● **What the task asks**:
Return the records that follow unaltered. Omit every picture.

= = = = =

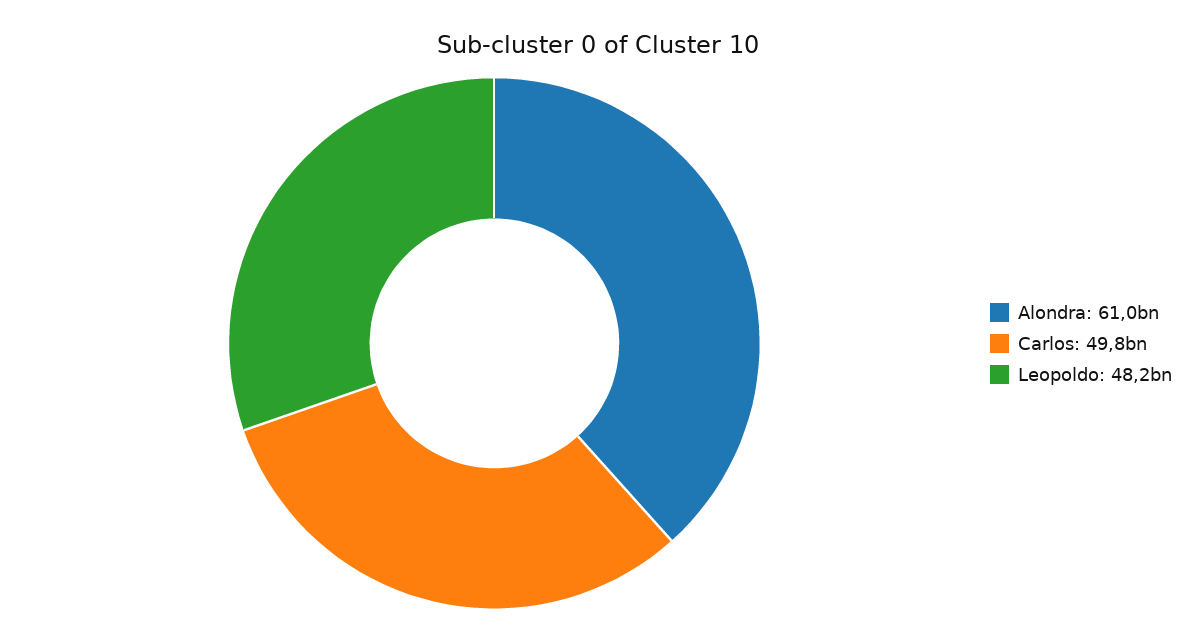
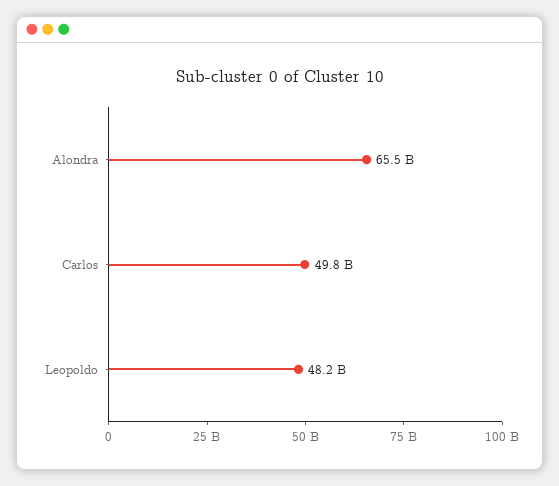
  {
-   "Alondra": 61000000000,
+   "Alondra": 65500000000,
    "Carlos": 49800000000,
    "Leopoldo": 48200000000
  }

= = = = =

● **Response area**:
  {
-   "Alondra": 61000000000,
+   "Alondra": 65500000000,
    "Carlos": 49800000000,
    "Leopoldo": 48200000000
  }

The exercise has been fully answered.